27. While deciding applications filed by the appellant under Section 17 of

the Arbitration and Conciliation Act, 1996 and application under Order 1

Rule 10 CPC seeking impleadment of proposed respondent nos.18 & 19

(claimant therein), the learned Arbitrator noted the rival contentions of the

parties in the impugned interim Award dated 28.12.2021 and observed as

under:-

"Upon considering the submissions made by the learned counsel for the parties, I am of the view that both the applications deserve to be rejected. First of all, there is no subsisting mortgage inasmuch as the title deeds have been released. It was a mortgage by deposit of title deeds. Once the title deeds have been released in the case of such a mortgage, there is no subsisting mortgage. Secondly, the involvement of the Respondent No. 9 in the present transactions was only to the extent that it was a Mortgagor of the said property by way of security offered by the Borrowers. Since the mortgage does not subsist anymore, the Respondent No. 9 has no further exposure insofar as the present loan transactions are concerned. Thirdly, the Respondent No. 9 fell within the definition of obligor as appearing in the loan agreements only because it's Hyderabad property was mortgaged by deposit of title deeds. Since the Respondent No. 9 is no longer a Mortgagor in respect of the current transactions, it ceases to be an Obligor as defined in clause 1.1 of the Loan Agreements. Hence, clause 12.2 of the Loan Agreements no longer have any application insofar as the Respondent No. 9 is concerned.

The same is the case with clause 11.5. And, therefore, there is no bar on the Respondent No. 9 from continuing with its proposed merger with and into the proposed Respondent's 18 and 19. The Claimant has not been able to establish any prima facie case in its favour in this regard and as such the interim prayers sought for by it in the section 17 application cannot be granted. Further, for the reasons indicated above, particularly as the mortgage does not survive and there is no prohibition on the Respondent No. 9 entering into its proposed merger, the proposed Respondent Nos. 18 and 19 cannot be impleaded in the present proceedings because they are neither necessary nor proper parties."

28. It is relevant to refer clause 20 of the Declaration and

Acknowledgment and same is reproduced as under:

"Notwithstanding anything to the contrary contained in any documents, the first ranking mortgage created in favour of the lender over the mortgaged properties shall continue to subsist (till such mortgage over the mortgaged properties is released by the Lender in writing) irrespective of whether the title deeds are held by/deposited with the lender or any entity/person acting as the lender‟s agent."

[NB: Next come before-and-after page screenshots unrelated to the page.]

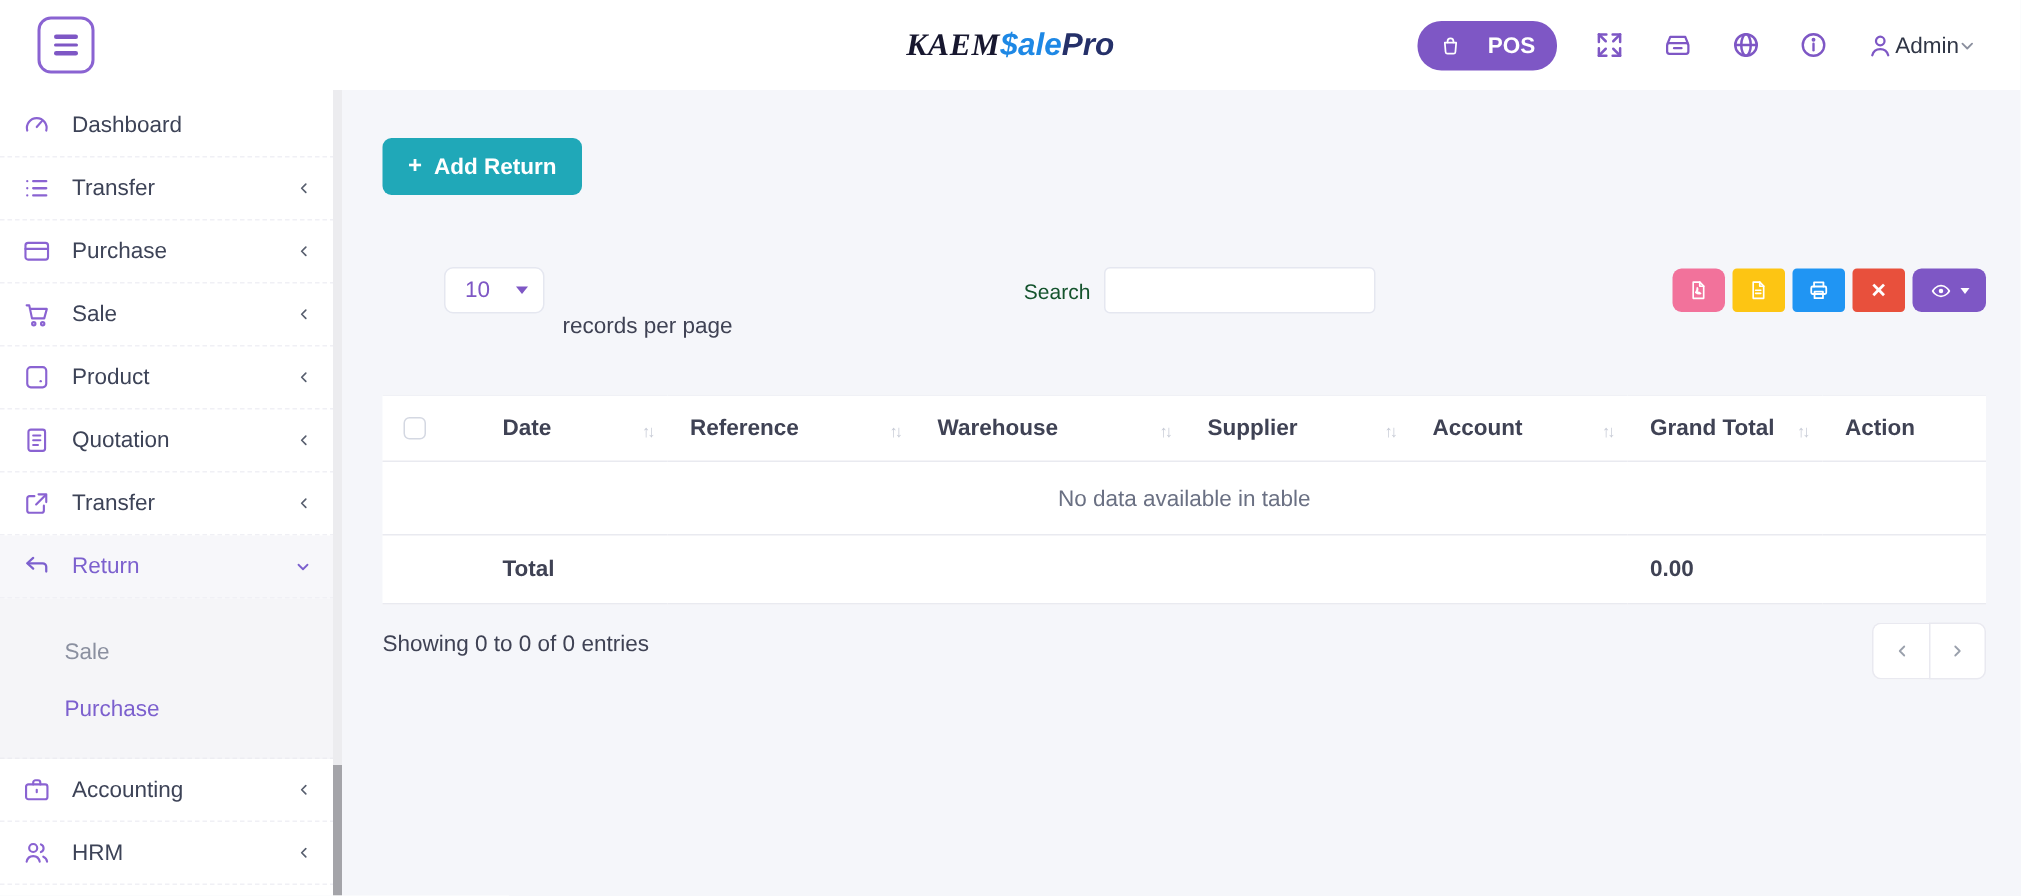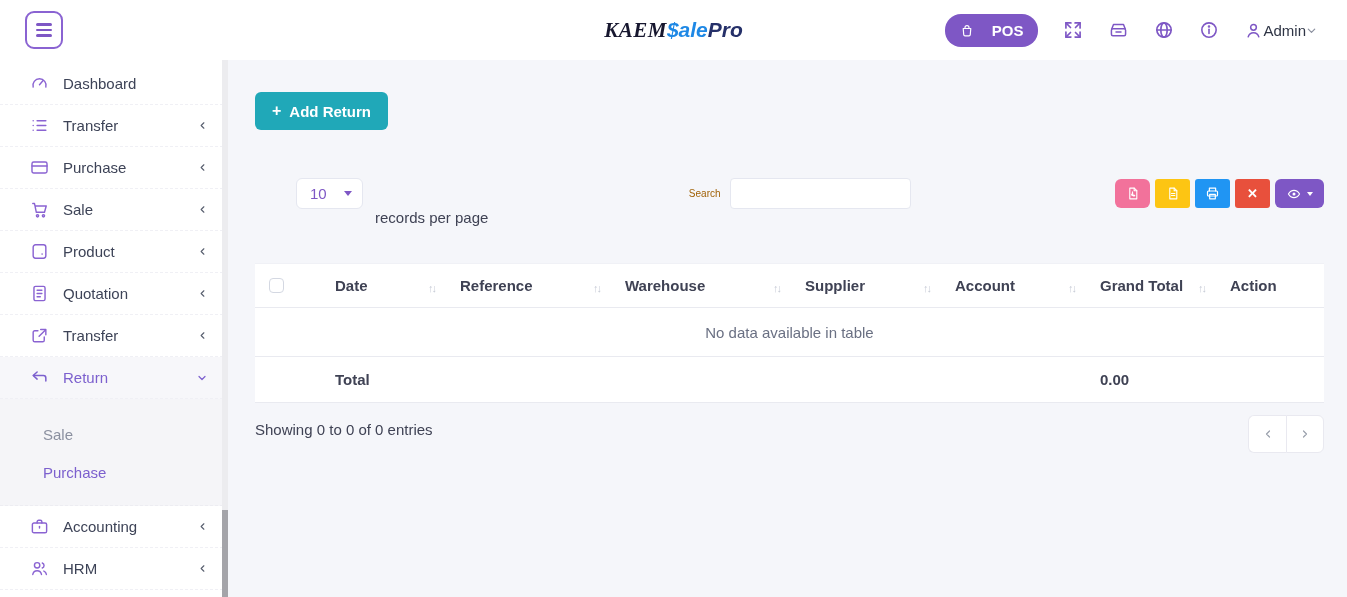--- a/index.html
+++ b/index.html
@@ -27,7 +27,7 @@
 
   
   .sidebar { width:228px; background:#fff; position:relative; flex-shrink:0; padding-top:3px; }
-  .side-item { height:42px; display:flex; align-items:center; padding:0 20px 0 30px;
+  .side-item { height:42px; display:flex; align-items:center; padding:0 20px 0 15px;
     border-bottom:1px dashed #f0f0f5; cursor:pointer; }
   .side-item .sicon { width:19px; height:19px; margin-right:14px; display:flex; align-items:center; }
   .side-item .slabel { font-size:15px; color:#3d4357; flex:1; }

29. According to the said clause, on return of the title deeds, the mortgage

stood released and on 01.06.2020, appellant issued a "No Objection for

release of the title deeds" to respondent nos.1 to 8 in respect of the title

deeds of the property situated in Hyderabad over the original title deeds in

terms of the Declaration and Acknowledgment dated 27.12.2018 for a

consideration of Rs.225 crores. Thus, on the release of the title deeds of the

Hyderabad property, the Declaration and Acknowledgment got terminated

and respondent no.9 had no further or other obligation towards the appellant.

Therefore, respondent no.9, who is not a party or signatory to the loan

agreements, is not bound by the terms of the loan agreement.

30. Undisputedly, respondent no.9 was neither a borrower nor guarantor

to the loans in question. The involvement of the said respondent, as obligor

at the subsequent stage, was only to the extent that it was a mortgagor of its

Hyderabad property which was offered by the borrowers as security cover.

Once, upon receipt of Rs.225 crores by appellant in terms of NOC dated

01.06.2020, title deeds of property of respondent no.9 have been released,

the mortgage does not subsist anymore. Consequently, respondent no.9 has

no further exposer insofar as the present transactions are concerned.

31. In view of above facts and circumstances, this court is of the

considered opinion that there is no illegality and perversity in the impugned

order passed by the learned arbitrator.

32. Accordingly, present appeal is dismissed with no orders as to costs.

Pending application is disposed of as infructuous.